*Enunciado 1*.
Responde según el pasaje sobre Deese y General Motors:
(a) ¿Qué edad tiene Deese?
(b) ¿En la campaña presidencial de quién trabajó Deese?
(c) ¿Con qué título universitario cuenta Deese?
*Enunciado 2*.
¿Puedes continuar el pasaje sobre Deese y General Motors a partir de su última oración?

Eso dijo el secretario de prensa del Presidente Obama para asegurarle a los estadounidenses de que la administración no está interesada en administrar de cerca la recientemente nacionalizada General Motors. De cualquier manera, Deese, un miembro de bajo rango del staff de políticas económicas de la Casa Blanca, tiene cosas más importantes de qué preocuparse—como “desmantelar General Motors y re-escribir las reglas del capitalismo estadounidense”, como lo dijo del New York Times.
Deese ni se va a acercar a las muestras de colores. Él simplemente está revisando las reglas que forman nuestro futuro mientras que supervisa la reorganización de una de las corporaciones más grandes del mundo.
Un joven de 31 años, Deese se salió de la Escuela de Leyes de Yale antes de graduarse el año pasado para trabajar en la campaña presidencial de Hillary Clinton. Cuando Clinton se hundió, Deese saltó hacia al barco ganador, impresionó a todos los que importan y se consiguió una oficina en la Casa Blanca. Las personas importantes como Larry Summers y Christina Romer están ocupados preparando proyecciones presupuestarias muy cómicas mientras que aparentan mantener la economía fuera de un colapso. Por lo que Deese, armado con un título de bachiller en ciencias políticas, encuentra al portafolio de GM y al destino de millones de personas en sus manos.
Algunos están quejándose acerca de la falta de experiencia relevante de Deese (¡Ha conducido un auto y una vez durmió en el parqueo de una fábrica de GM!). Pero el asunto real no es el currículo de Deese. El asunto real es por qué cualquier persona debería tener el poder de “re-escribir las reglas del capitalismo estadounidense”. A diferencia de Deese, los Secretarios de la Tesorería Paulson y Geithner son hombres de experiencia. Pero qué tipo de experiencia justifica el inmenso poder arbitrario del que ellos se valieron frente al colapso financiero? ¿La experiencia de planificar centralmente la economía global?

*Datos mostrados*.

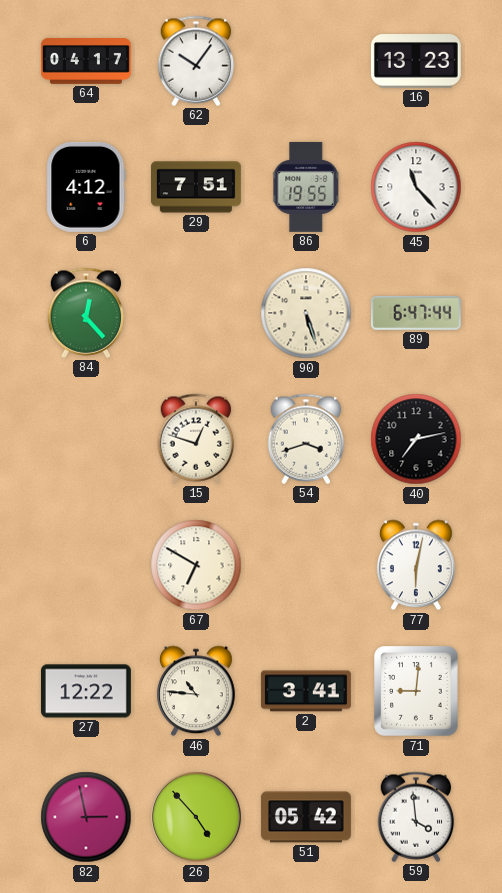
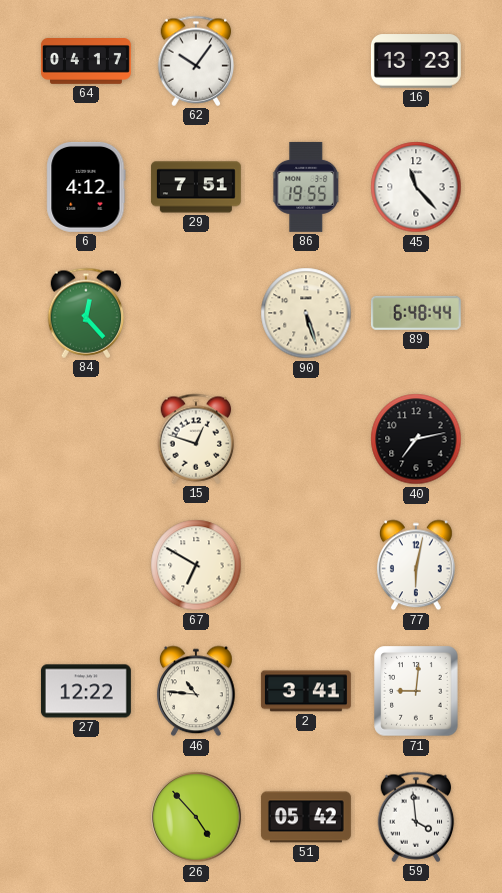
89: 6:47 -> 6:48
54: 3:42 -> none
82: 2:58 -> none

*Resultado final 1*.
(a) 31 años.
(b) En la de Hillary Clinton.
(c) Un título de bachiller en ciencias políticas.

*Resultado final 2*.
La vergonzosa honestidad de Deese de hecho es bienvenida, ya que nos indica las desagradables desigualdades inherentes en un gobierno con discreción sin límites. Deese no va a elegir los colores para el Chevy Malibu. Pero podría hacerlo. Y Obama nos puede decir que el congreso no dictará que fábricas de GM cerrarán. Pero lo hará.
Los demócratas solían preocuparse acerca de las desigualdades de poder—y tenían razón en preocuparse de eso. Porque la igualdad de poder asegura la libertad. Ser iguales en nuestros derechos básicos, nadie tiene el derecho natural de imponerse al otro. Este tipo de igualdad liberal es la raíz de la prohibición de los títulos de nobleza encontrados en las colonias norteamericanas bajo los Artículos de la Confederación. También es la raíz de la simple idea del gobierno limitado—la idea de que el poder de un gobierno es legítimo solo si es cuidadosamente fraccionado, contrarestado por otros poderes, y limitado en envergadura a funciones que solo un gobierno puede desempeñar.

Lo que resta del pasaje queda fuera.